Sure, the penality is only usually paid for the access to the vector, unless the compiler need to spill the heap pointer.
The branch predicated on the test is executed speculatively, so the next load does not actually depended on the discriminant load and test so the dependency chain is actually shorter (1 load instead of two). If the code is bottlenecked by something other than the dependency chain length (for example number of outstanding loads) of course it doesn't matter, but dependency chains are usually the first bottleneck.
Thanks. Mind you, that's the theory, I haven't actually benchmarked the use case. But in general reducing the length of pointer chains to traverse is an often low hanging fruits of performance optimizations.
I've just noticed that while the thing you mentioned about branch prediction might well often work out, nevertheless the compiler needs to emit additional object code for the discrimation test whenever it cannot infer whether an access is "small" or "large". It might mean a significant increase in code size. Of course I didn't measure anything, either.
It depends on the implementation. Using a discriminant plus branch is one way to do it, but another implementation is to just always use a data pointer, which points into the embedded array in the small vector case.
Now there is no branch and in fact the element access code is identical to std::vector case. Only a few, less frequently called paths need to be aware of the small vs large cases, such as the resize code (which needs to not free the embedded buffer).
The main downsides are that you have added back the indirection in the small vector case (indirection is unconditional), and that you "waste" the 8 bytes for the data pointer in the small case, as the discriminant version can reuse that for vector data.
IMO the observed performance improvements are basically 100% due to the avoidance of malloc and in the real world (but not this benchmark) due to better cache friendliness of on-stack data, but not because any vector functions such as element access are substantially sped up. That explains why the benefits disappear (in a relative sense) pretty quickly as the element size increases, even for the large-embedded-buffer case where all of the elements are still on the stack: the malloc benefit is (roughly) a one-time benefit per vector, not a "per access" or "per element" benefit so as the vector grows, the relative benefit diminishes and the non-malloc operation costs come to dominate.
Since it's stack memory, in both cases you can assume that the struct (whether or not including a small-array) is already loaded in the cache. The question is can't you achieve that the heap memory of the vector version is also in the cache if you just care a tiny little bit about data organization.

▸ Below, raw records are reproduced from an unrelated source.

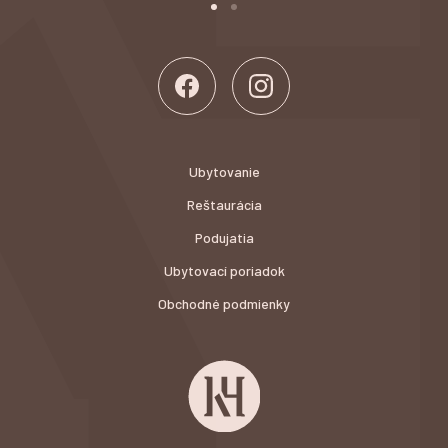
Ubytovanie
Reštaurácia
Podujatia
Ubytovací poriadok
Obchodné podmienky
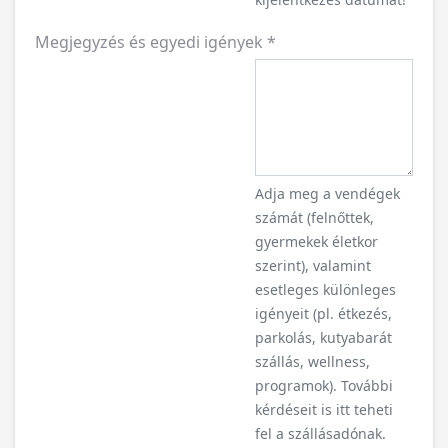
Megjegyzés és egyedi igények
*
Adja meg a vendégek
számát (felnőttek,
gyermekek életkor
szerint), valamint
esetleges különleges
igényeit (pl. étkezés,
parkolás, kutyabarát
szállás, wellness,
programok). További
kérdéseit is itt teheti
fel a szállásadónak.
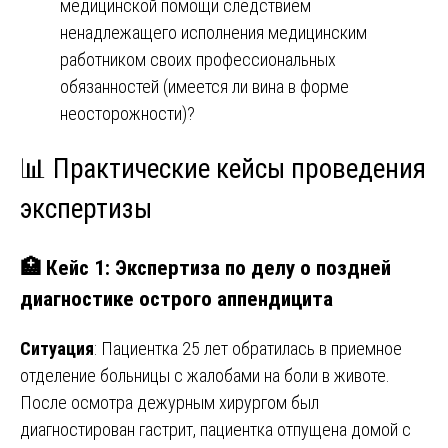
медицинской помощи следствием
ненадлежащего исполнения медицинским
работником своих профессиональных
обязанностей (имеется ли вина в форме
неосторожности)?
📊 Практические кейсы проведения
экспертизы
🏥 Кейс 1: Экспертиза по делу о поздней
диагностике острого аппендицита
Ситуация
: Пациентка 25 лет обратилась в приемное
отделение больницы с жалобами на боли в животе.
После осмотра дежурным хирургом был
диагностирован гастрит, пациентка отпущена домой с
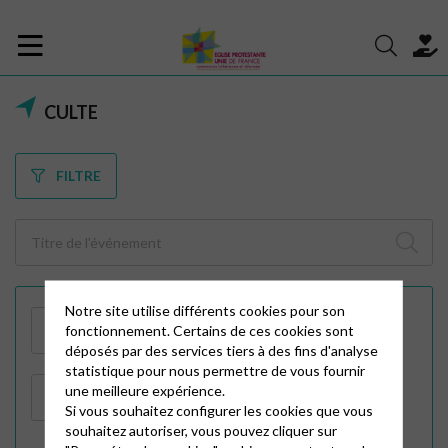
CULTE
FILTRE
Notre site utilise différents cookies pour son
fonctionnement. Certains de ces cookies sont
déposés par des services tiers à des fins d'analyse
statistique pour nous permettre de vous fournir
une meilleure expérience.
Si vous souhaitez configurer les cookies que vous
souhaitez autoriser, vous pouvez cliquer sur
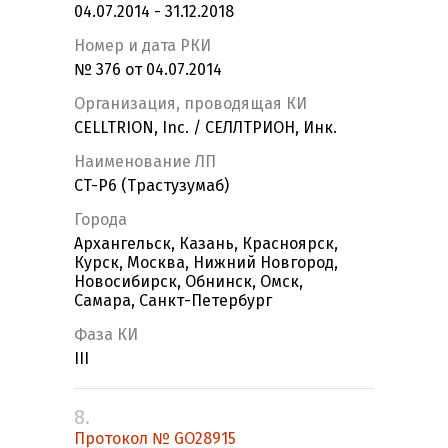
04.07.2014 - 31.12.2018
Номер и дата РКИ
№ 376 от 04.07.2014
Организация, проводящая КИ
CELLTRION, Inc. / СЕЛЛТРИОН, Инк.
Наименование ЛП
CT-P6 (Трастузумаб)
Города
Архангельск, Казань, Красноярск,
Курск, Москва, Нижний Новгород,
Новосибирск, Обнинск, Омск,
Самара, Санкт-Петербург
Фаза КИ
III
8.
Протокол № GO28915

Sure, it can be the case that both the data and the vector struct are in cache (in different lines). Analyses like "stack is in cache, but heap is in main memory" are too simple to capture the subtleties of real programs. In general, for a benchmark, you can expect everything to be in cache, unless the data is large enough that it doesn't fit, which usually means that it won't fit regardless of small-vector optimization or not.
That said, purely from a memory access and cache use point of view, it is more or less strictly better to pack all the vector data (data and metadata) together as the small vector does: you'll always only bring in the one cache line containing everything. In the split stack + heap case [1], sure both lines might be cache, so the access time might be the same, but you still need to have both of those lines in the cache, so the footprint is bigger. So at beast it can be "tied", but at some point you'll suffer misses with this strategy that you wouldn't suffer if everything were co-located. It follows directly from the general rule that you want to pack data accessed together close together.
---
[1] Of course it might be heap + heap since the std::vector itself might be allocated on the heap but it doesn't really change the analysis.